The Family Of Love

by James McAuley

James McAuley

I. Proem
The world's the thing; Mercator its false prophet;
We scramble on a flat projection of it.
But oh the foggy Greenlands of the soul!
The monstrous malformations round the Pole!
Mercator, merchant, I have burned your chart.
In three dimensions is my sailing art,
To search a world unsimplified, and find
A desperate North-East Passage of the mind.
Captain I am, and would be master too,
Though Shem and Plumb are of my sullen crew
With Sigmund the guardian; bickering we sail
Where Boreas woos his sea-nymph in a gale.
And if my Esperanza go astray,
Seek me within some silent Lapland bay
Where once they found that knight, Hugh Willoughby,
With frozen hand still on his diary.
II. Song Of Shem
When our beasts low in their stalls
And rain renews its antique mode
My superstitious spine recalls
The earth's diluvian episode.
What men were they before the flood?
What speech, what barter then obtained?
What man was I? And did my blood
Freeze then, as now, when the sky rained?
What women, coins, and statues then
Dissolved into that dreadful ooze?
What kings unknown to later men?
What giant lustful residues?
And did we then find grace in living
In some accustomed, unblest way;
Heedless that God was unforgiving,
Not looking for a likelier day?
My thoughts are wrecked upon that sea,
The hauntings of a drowned man's cry:
While Ham and Japhet spread the tea
And Noah hangs his clothes to dry.
III. Plumb
Nietzsche respected the great god Plumb
That lays his pipes in a baby's tum.
Beneath our logic's pure avowals
He heard the murmur of the bowels.
What beauty is, and truth, we learn
By gazing on that Grecian urn
The sovereign digestive tract,
Sole arbiter of faith and fact.
The colon is our River Nile,
Conduit of culture, the grand style,
And every barefoot god or nymph
Is nascent in our human lymph.
Plumb has the cosmos in his fist,
Thought's eternal pragmatist,
And poetry does what it can
To justify his ways to man.
Nietzsche respected the great god Plumb
Whose logos issues from his bum.
IV. The Tramguard's Songs
1.
"Love that can on absence feed
Is the world's great household need."
Thus sang a tramguard in my ear
When last I left my lady dear.
And all night long the tramguard's words
Sang in my sleep like pleasant birds.
Next morn I wrote them with good heed
For every passenger to read.
2.
Be kind to self, have no hard dealing:
In self-forgiveness lies sweet healing,
Self-forgiveness of each vice
Unlocks the gates of paradise.
He who himself will not forgive
Will never let his brother live,
But he who bears a little sin
Will live in peace with kith and kin.

V. The Voices In The Room
Shem:
The moon steps clear from the cloud that rained,
White and naked as Susanna from the pool;
And I in my youth become an impotent elder.
Tramguard:
Your indoor games are tedious,
Playing hide-and-seek with your pet selves.
(You should have seen the one that got away!)
Shem:
Tonight the sudden rain disturbed my peace
With memories that I have not desired:
The creaking of the cordage—wind in the sails—
Old Noah quarrelsome and amorous—the dark
Alive with the hot smell of beasts—the flood
Unloading us on barren Ararat.
I have no ease—
Tramguard:
Your childhood's innocence, a ghost-voice,
Breathes in your bones like winds
That moan in hollow flues.
Shem:
And now the moonlight leaning on the sill,
Grown lecherous with caressing night, becomes
Irrepressible nude bodies tumbling
From the antique cornucopia
Into my barren room.
Nightlong they talked, the lodgers of my house
Whom I have given the comforts of a home;
Nightlong I listened for I could not sleep.
VI. The Family Reunion
I woke to find the tramguard looking grim,
Punching his tickets all around the room;
Plumb was defiling his end of the bed;
And Shem was up to something in the gloom—
I won't mention what.
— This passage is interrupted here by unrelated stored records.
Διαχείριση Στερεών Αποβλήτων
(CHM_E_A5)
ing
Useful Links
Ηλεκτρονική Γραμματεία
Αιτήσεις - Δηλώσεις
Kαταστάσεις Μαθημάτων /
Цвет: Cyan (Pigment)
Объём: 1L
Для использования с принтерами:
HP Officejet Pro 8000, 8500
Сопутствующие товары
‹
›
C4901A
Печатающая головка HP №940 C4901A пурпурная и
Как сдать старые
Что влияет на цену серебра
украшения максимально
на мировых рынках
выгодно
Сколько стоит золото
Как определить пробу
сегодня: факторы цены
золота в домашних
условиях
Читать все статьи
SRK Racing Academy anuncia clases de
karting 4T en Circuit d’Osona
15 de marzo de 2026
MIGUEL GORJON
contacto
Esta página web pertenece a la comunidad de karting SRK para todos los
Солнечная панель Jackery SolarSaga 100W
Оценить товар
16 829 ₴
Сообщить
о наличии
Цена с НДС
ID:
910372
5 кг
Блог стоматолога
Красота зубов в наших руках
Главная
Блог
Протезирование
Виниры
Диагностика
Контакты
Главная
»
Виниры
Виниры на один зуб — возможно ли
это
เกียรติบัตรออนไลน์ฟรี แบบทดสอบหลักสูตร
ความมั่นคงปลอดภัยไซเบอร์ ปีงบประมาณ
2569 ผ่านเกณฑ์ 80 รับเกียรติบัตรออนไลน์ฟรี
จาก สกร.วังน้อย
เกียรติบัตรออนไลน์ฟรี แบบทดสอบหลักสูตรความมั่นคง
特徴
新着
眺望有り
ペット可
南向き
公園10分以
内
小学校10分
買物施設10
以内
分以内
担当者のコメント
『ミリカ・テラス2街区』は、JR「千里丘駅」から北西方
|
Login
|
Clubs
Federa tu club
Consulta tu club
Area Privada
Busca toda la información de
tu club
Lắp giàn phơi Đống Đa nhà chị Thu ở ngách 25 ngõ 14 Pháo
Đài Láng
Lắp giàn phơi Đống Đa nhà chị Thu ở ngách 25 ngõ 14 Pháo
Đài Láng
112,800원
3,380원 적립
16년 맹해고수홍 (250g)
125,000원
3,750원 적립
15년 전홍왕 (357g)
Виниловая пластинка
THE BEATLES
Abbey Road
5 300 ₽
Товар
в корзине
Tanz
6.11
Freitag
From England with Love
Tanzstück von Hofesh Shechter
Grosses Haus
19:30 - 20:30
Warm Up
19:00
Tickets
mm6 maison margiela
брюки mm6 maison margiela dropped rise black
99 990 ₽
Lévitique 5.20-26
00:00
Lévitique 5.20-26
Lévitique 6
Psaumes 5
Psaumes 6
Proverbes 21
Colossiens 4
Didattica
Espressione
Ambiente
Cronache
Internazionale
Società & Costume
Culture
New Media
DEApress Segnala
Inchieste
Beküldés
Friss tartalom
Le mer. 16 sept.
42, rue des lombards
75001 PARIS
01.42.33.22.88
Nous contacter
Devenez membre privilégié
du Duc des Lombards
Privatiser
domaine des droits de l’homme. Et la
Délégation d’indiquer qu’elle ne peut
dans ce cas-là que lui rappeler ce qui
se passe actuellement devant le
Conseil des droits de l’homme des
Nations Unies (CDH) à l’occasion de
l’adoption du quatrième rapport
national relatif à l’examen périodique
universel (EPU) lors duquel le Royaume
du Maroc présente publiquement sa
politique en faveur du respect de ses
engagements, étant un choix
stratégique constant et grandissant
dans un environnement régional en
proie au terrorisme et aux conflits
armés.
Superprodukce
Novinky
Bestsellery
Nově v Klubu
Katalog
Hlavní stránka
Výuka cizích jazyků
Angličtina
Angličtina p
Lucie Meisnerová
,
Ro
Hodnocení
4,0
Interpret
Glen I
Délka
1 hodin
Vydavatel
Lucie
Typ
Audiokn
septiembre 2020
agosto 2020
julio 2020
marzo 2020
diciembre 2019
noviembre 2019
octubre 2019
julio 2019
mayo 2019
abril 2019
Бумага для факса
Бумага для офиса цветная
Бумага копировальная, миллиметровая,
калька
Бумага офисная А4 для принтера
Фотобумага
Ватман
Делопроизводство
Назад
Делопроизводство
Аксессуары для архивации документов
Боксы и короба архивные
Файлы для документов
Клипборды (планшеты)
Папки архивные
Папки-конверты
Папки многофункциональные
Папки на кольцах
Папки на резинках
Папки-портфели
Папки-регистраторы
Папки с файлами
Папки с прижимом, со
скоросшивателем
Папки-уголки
So I called out: Please,
There's a lady coming. Shem, you answer the door;
Sigmund (that's the tramguard's name) be quiet;
And Plumb, get out of bed and clean the floor.
That's how we play happy families.
But when you came, they took their cue from me;
To see us then, you'd almost have supposed
That we were all that we're cracked up to be.